* [Task]
In the listing beneath this line, copy exactly the lines starting with the one containing "n in Bucharest, Romania in 1998. Mr. Castle" and going on through the one containing "Favorito at (404) 664-4044".

* [Given data]

------

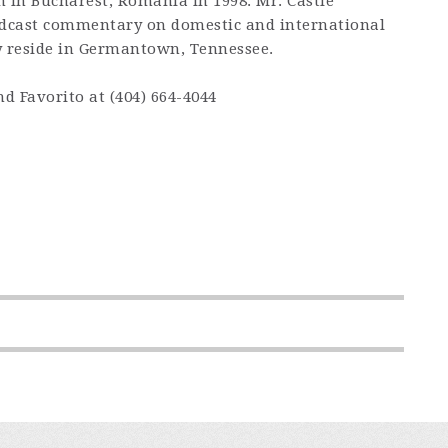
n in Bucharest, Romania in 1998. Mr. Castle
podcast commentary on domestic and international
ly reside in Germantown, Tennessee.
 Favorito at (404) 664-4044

------

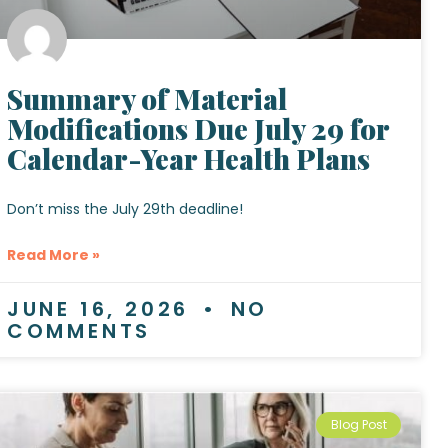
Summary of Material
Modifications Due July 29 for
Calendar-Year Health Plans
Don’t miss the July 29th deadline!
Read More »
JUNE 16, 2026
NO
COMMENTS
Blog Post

------

* [Response box]
n in Bucharest, Romania in 1998. Mr. Castle
podcast commentary on domestic and international
ly reside in Germantown, Tennessee.
 Favorito at (404) 664-4044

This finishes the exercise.